**WHAT IS NEEDED**
In the data below, one line contains "52: (232, 109, 7.31)" and a later one contains "62: (604, 239, 4.24)". Print both, with every line between them, exactly and alone.

**THE RECORDS**
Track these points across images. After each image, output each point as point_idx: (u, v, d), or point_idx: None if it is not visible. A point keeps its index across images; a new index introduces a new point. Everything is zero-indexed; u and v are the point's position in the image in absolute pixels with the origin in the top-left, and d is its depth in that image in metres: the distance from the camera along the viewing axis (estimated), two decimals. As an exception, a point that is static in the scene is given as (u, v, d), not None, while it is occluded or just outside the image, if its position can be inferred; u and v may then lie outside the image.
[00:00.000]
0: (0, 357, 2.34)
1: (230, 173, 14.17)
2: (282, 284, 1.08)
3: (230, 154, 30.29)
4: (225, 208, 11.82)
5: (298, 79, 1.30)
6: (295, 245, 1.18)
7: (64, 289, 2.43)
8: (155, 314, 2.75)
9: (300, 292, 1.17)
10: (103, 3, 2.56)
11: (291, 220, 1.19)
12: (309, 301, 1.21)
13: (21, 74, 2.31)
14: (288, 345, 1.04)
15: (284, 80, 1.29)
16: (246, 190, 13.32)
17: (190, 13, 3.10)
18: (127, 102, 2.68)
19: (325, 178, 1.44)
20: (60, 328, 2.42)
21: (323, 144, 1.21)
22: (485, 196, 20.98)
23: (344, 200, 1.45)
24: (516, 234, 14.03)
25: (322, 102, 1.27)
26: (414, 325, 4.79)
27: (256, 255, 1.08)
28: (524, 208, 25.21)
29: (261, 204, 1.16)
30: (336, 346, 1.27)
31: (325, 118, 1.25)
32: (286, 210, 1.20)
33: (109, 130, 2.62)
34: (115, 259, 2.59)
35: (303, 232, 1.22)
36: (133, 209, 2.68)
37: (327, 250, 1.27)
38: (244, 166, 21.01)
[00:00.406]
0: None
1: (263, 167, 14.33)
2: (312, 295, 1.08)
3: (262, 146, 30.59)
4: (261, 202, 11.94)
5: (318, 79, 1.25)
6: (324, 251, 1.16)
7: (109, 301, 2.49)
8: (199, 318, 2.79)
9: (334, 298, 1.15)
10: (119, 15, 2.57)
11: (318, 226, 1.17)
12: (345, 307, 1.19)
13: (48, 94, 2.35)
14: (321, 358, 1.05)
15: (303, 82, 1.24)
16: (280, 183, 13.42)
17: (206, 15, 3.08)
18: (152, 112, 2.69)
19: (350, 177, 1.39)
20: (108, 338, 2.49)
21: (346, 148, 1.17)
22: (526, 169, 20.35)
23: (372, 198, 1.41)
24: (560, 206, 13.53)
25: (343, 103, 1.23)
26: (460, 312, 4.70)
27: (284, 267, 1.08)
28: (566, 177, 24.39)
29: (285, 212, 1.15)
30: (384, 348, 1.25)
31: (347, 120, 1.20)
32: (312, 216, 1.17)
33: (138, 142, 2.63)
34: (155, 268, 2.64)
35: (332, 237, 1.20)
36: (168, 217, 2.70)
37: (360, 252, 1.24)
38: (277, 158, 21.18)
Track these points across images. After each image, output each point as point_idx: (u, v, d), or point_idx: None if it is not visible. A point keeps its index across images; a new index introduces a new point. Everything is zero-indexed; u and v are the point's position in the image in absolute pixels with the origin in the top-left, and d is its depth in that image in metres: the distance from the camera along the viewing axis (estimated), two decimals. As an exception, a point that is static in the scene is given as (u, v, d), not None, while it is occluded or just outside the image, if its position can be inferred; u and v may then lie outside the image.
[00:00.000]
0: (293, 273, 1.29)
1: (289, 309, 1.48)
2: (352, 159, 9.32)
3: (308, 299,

...

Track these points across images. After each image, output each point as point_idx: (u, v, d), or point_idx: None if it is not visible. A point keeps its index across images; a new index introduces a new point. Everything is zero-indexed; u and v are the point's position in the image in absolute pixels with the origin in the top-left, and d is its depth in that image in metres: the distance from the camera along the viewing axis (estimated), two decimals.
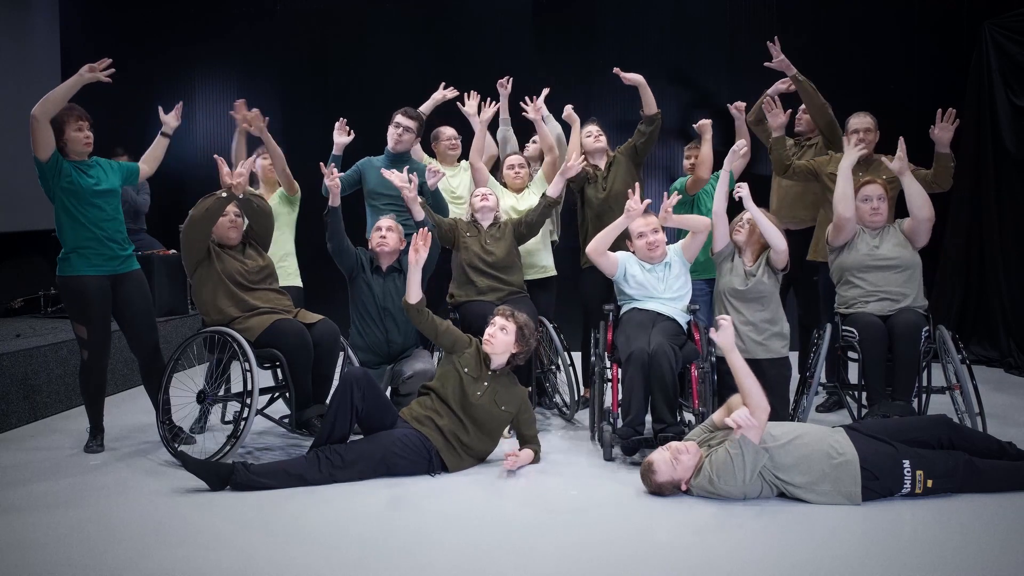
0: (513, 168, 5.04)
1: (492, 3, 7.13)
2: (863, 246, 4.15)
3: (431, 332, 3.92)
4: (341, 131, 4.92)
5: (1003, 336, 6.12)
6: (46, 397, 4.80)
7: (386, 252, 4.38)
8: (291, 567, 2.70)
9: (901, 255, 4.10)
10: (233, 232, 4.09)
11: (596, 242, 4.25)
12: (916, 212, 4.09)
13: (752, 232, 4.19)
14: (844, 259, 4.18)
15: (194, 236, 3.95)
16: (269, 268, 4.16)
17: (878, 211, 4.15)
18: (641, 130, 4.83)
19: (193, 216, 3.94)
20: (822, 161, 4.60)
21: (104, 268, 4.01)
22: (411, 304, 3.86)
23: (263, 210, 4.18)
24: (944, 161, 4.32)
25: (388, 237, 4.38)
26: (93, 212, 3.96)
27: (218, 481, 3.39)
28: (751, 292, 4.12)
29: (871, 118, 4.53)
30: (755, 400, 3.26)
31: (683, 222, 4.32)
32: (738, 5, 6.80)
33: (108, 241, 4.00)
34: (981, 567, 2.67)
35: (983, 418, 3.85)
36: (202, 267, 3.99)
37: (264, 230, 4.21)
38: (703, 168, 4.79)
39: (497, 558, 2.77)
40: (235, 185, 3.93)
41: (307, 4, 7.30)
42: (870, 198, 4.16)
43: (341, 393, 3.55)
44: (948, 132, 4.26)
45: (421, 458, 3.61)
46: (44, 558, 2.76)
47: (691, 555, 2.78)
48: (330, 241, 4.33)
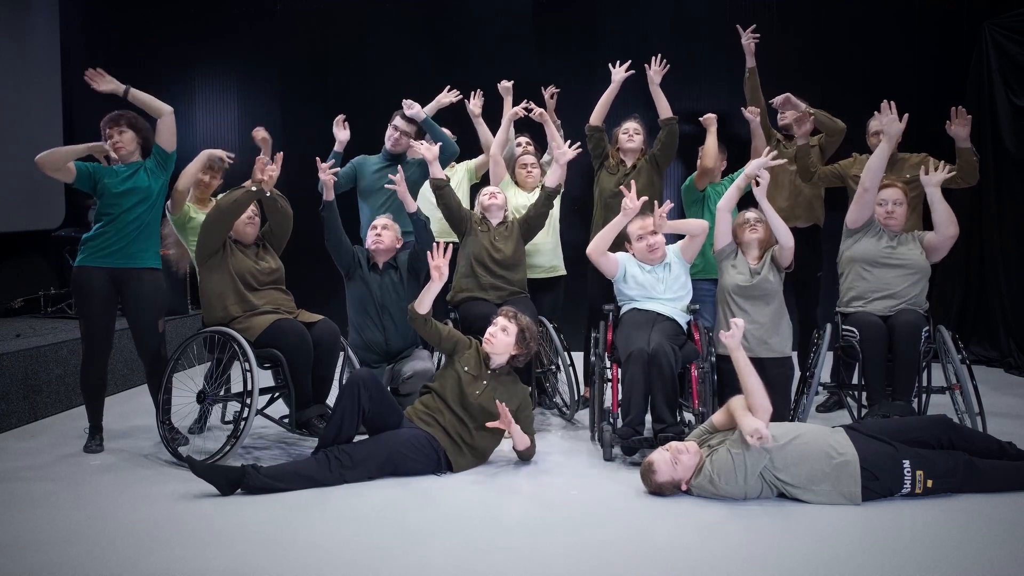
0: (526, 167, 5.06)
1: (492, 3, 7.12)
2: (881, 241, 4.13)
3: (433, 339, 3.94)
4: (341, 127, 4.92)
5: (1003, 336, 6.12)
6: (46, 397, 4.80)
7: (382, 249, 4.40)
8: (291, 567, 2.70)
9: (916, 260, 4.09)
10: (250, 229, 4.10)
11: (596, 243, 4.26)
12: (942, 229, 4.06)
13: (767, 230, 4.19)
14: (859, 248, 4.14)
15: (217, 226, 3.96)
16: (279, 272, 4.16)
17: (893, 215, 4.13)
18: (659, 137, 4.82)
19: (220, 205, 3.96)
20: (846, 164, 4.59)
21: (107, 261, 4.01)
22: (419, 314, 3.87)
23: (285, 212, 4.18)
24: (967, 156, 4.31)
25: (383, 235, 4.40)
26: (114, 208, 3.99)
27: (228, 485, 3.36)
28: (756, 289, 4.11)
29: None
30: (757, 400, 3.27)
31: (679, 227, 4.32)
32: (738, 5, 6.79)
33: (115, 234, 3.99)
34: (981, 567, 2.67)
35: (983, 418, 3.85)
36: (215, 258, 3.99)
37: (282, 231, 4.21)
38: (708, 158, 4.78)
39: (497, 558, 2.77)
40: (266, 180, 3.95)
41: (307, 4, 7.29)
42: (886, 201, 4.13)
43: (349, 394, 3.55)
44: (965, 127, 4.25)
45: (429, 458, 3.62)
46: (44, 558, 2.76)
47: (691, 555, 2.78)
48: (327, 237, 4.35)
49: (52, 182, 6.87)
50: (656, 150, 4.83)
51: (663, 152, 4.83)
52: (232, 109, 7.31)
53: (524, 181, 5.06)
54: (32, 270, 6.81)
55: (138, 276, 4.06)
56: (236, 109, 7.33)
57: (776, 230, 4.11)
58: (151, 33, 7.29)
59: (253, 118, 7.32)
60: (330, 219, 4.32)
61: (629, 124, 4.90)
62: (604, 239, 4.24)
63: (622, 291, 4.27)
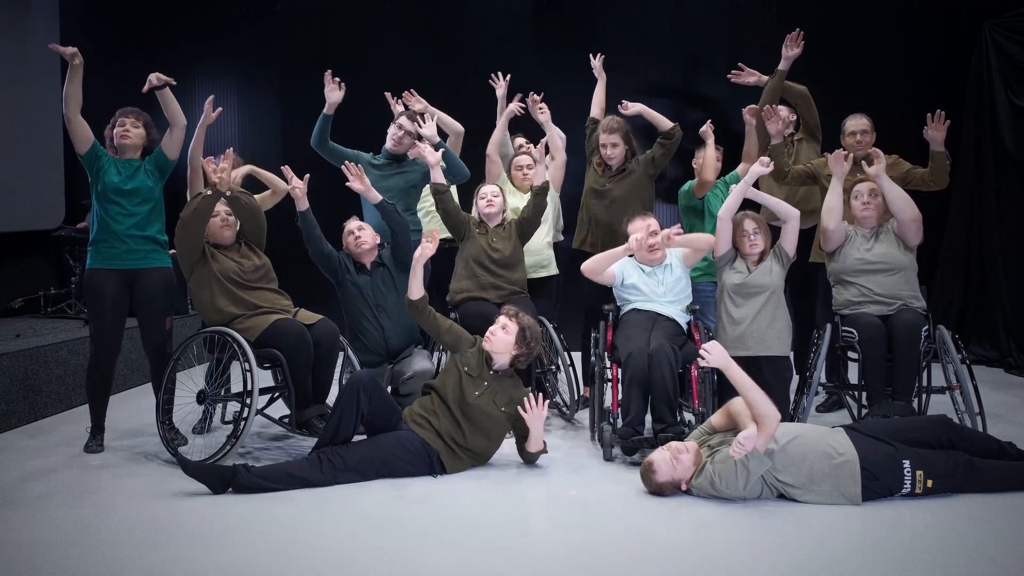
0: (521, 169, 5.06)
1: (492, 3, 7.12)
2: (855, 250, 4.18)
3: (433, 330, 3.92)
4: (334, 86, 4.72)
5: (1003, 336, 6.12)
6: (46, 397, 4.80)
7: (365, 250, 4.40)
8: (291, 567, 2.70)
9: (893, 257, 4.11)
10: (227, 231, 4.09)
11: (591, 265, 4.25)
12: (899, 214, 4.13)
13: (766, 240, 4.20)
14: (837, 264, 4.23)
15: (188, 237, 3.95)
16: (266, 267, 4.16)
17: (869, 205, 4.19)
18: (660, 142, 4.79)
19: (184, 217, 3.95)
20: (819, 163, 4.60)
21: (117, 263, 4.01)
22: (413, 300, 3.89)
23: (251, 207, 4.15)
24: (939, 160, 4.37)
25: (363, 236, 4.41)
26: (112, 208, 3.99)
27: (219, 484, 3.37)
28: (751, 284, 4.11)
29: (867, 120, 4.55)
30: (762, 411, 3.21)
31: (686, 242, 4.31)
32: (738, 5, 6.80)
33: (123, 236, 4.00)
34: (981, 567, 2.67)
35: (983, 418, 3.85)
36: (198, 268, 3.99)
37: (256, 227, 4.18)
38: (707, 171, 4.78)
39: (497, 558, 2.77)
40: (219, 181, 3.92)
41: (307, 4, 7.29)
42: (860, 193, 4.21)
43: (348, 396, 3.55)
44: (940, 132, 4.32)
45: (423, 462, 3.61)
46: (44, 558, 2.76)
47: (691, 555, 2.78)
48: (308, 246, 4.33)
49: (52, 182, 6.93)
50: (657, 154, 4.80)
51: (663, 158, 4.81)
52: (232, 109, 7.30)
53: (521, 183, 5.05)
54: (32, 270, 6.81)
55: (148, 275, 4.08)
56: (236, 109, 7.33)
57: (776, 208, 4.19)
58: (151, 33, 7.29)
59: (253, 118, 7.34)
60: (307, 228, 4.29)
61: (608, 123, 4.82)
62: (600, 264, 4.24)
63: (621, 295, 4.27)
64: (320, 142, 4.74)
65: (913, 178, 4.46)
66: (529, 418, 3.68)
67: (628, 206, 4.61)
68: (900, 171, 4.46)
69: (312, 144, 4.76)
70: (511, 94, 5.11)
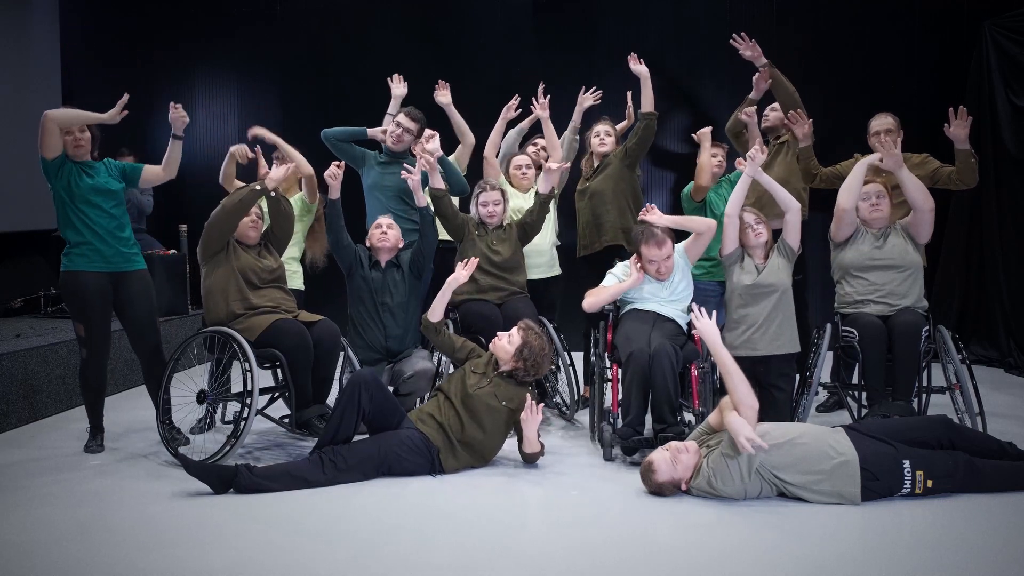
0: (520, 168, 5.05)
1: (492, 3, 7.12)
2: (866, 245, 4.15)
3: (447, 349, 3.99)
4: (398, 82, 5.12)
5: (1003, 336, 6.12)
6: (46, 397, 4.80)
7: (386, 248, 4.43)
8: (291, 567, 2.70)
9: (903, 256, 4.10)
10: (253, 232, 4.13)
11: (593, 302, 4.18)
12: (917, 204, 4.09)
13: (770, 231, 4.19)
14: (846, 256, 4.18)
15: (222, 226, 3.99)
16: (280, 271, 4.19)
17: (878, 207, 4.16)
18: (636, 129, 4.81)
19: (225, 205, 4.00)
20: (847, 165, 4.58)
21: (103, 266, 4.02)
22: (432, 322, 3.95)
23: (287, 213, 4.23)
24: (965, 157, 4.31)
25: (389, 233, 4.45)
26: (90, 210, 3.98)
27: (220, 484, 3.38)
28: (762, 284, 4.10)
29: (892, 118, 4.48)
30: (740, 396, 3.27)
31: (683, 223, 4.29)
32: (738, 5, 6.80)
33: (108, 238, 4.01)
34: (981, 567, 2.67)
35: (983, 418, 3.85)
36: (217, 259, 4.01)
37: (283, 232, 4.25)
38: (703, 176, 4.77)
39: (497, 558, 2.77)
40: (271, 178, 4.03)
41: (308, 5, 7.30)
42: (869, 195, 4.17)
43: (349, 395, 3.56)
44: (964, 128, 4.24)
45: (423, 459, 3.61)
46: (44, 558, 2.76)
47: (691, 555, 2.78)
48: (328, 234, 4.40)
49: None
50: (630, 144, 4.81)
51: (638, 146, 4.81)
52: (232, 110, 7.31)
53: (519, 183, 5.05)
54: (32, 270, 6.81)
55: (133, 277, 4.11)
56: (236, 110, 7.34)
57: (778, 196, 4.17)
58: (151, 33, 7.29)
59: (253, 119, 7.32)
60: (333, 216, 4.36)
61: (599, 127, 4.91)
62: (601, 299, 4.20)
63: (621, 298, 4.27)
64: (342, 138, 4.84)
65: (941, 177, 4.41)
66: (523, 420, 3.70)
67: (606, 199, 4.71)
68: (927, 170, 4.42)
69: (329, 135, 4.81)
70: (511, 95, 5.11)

**EXERCISE ANSWER**
52: (232, 109, 7.31)
53: (524, 181, 5.06)
54: (32, 270, 6.81)
55: (138, 276, 4.06)
56: (236, 109, 7.33)
57: (776, 230, 4.11)
58: (151, 33, 7.29)
59: (253, 118, 7.32)
60: (330, 219, 4.32)
61: (629, 124, 4.90)
62: (604, 239, 4.24)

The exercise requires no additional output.